The pain was everywhere. There was no place he didn’t hurt, but he had learned to ignore it, to live with it. They’d given him drugs for the pain at Walter Reed, but the drugs had messed up his head. He preferred the pain. It kept him focused. He needed to stay focused on his mission.
He had to find Ky because he knew she was alive. He knew this as surely as he knew that he was alive, even though by all rights they should both be dead. He’d allotted himself eight days to find her, but he’d take twice that if he had to. He wasn’t going to leave here without her.

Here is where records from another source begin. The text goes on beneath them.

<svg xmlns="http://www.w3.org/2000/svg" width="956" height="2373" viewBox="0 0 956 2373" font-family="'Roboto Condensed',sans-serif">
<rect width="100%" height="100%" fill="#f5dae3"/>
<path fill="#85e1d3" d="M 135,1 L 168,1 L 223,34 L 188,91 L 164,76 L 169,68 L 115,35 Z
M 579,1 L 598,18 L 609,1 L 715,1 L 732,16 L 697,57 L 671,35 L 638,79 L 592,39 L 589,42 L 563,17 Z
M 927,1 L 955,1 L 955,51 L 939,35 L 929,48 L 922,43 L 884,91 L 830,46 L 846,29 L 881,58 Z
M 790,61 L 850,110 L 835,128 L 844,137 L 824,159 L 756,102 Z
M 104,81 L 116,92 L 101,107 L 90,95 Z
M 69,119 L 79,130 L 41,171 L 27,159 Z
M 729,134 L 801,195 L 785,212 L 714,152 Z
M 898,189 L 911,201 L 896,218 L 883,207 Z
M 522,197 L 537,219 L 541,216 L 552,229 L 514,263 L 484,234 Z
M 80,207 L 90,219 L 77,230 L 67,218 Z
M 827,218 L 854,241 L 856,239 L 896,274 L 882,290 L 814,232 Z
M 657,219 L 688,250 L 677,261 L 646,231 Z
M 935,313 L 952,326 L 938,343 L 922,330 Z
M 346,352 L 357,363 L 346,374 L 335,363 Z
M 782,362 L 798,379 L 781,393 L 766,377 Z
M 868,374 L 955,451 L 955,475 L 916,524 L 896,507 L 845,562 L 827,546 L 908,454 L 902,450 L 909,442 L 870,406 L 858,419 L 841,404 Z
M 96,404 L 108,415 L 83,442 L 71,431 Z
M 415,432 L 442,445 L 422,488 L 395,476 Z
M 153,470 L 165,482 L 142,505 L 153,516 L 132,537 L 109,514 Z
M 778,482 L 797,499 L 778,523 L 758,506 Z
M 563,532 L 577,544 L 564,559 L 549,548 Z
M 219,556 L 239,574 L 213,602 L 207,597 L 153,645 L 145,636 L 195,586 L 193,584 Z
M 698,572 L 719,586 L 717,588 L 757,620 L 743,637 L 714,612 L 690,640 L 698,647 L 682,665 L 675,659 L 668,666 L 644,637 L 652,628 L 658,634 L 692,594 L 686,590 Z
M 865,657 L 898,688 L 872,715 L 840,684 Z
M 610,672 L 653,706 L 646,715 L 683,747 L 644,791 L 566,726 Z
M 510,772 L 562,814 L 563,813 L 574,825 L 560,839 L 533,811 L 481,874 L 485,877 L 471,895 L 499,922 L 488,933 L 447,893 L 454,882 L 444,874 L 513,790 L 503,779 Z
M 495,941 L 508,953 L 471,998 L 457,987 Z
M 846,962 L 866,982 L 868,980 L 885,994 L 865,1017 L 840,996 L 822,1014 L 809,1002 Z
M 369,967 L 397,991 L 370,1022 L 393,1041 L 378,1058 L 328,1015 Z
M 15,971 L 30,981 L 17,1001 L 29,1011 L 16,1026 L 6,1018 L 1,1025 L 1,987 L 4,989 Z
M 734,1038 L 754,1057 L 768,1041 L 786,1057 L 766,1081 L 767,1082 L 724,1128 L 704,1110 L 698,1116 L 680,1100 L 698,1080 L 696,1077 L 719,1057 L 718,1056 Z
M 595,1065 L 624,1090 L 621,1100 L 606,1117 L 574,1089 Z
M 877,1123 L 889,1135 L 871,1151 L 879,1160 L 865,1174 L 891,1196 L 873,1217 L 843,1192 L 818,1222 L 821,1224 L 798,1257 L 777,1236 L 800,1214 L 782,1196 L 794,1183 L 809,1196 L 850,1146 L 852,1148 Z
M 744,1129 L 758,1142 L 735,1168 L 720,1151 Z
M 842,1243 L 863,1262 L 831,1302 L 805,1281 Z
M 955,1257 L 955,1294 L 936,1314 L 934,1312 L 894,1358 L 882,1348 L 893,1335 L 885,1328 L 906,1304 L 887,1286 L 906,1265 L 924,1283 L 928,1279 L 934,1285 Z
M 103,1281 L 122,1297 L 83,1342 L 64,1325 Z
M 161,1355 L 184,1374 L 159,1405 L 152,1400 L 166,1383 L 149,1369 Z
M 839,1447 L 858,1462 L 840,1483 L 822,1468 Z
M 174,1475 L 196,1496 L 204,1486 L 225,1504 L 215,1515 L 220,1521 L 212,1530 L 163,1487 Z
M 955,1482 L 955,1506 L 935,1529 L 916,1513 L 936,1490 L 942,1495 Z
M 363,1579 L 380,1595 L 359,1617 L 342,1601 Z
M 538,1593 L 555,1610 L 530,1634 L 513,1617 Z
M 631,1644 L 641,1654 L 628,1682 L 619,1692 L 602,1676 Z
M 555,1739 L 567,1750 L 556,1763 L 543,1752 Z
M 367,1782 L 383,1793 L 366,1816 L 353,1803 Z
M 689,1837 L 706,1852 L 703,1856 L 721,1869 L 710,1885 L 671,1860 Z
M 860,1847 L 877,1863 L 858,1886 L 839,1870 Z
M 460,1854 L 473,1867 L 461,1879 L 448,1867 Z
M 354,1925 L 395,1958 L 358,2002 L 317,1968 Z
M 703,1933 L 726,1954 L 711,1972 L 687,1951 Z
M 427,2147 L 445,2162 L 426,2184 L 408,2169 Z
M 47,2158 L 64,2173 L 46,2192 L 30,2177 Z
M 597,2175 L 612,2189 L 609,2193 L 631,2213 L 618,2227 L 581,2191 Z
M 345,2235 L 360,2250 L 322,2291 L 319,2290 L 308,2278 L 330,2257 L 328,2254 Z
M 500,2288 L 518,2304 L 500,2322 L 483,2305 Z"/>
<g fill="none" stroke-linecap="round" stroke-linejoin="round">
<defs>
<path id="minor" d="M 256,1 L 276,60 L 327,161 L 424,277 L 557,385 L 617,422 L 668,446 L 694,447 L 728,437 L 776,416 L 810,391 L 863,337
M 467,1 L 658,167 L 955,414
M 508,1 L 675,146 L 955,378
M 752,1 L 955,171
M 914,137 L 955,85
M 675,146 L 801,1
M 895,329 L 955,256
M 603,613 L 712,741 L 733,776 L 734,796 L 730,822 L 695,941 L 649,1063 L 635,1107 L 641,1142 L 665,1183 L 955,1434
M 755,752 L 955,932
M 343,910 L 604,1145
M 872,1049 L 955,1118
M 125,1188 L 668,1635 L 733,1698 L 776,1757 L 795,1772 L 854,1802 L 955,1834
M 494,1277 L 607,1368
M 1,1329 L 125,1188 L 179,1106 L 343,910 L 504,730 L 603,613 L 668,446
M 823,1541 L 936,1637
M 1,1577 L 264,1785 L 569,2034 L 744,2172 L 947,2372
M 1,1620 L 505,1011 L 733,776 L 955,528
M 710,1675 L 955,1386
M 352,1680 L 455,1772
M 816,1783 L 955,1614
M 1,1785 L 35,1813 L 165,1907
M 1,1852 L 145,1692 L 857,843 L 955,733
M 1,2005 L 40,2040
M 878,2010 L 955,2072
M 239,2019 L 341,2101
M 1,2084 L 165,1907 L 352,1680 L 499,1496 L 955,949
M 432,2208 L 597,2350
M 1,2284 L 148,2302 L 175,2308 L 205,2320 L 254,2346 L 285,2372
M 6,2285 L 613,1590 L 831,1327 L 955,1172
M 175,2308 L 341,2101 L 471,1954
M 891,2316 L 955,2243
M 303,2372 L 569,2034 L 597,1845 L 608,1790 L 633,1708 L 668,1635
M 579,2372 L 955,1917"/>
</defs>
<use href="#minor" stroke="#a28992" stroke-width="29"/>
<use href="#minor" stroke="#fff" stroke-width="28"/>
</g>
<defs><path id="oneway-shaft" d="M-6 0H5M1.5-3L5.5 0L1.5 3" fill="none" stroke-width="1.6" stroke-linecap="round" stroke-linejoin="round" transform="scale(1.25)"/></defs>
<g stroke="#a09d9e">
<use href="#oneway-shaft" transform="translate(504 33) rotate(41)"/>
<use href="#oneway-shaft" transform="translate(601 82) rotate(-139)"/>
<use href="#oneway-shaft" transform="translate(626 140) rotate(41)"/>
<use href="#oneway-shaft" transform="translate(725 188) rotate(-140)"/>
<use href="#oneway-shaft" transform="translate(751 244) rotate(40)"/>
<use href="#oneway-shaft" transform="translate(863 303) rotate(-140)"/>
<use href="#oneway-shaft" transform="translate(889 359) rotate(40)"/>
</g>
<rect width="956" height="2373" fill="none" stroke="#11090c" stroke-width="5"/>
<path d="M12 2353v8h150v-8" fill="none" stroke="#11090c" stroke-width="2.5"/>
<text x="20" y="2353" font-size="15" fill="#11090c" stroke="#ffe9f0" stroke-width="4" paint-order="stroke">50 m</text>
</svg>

He rolled over, sat up, reached for his pack and dragged it toward him. Inside were his provisions, and they were minimal. Dried food, first aid and personal supplies, spare clothing, tool kit, his four-pound spare prosthesis. He pulled out a protein bar and ate it, drank the water he’d purified last night. Shifted enough to open the tent door so he could see the river. Yesterday’s progress had been slow. The water levels were high from the rain, and any shoreline he might have been able to walk on was underwater. He’d had to bushwhack inland, away from the choking tangle of alder and willow that grew along the river. Each step was a conscious effort, a struggle. He’d only recently been fitted with his prosthesis.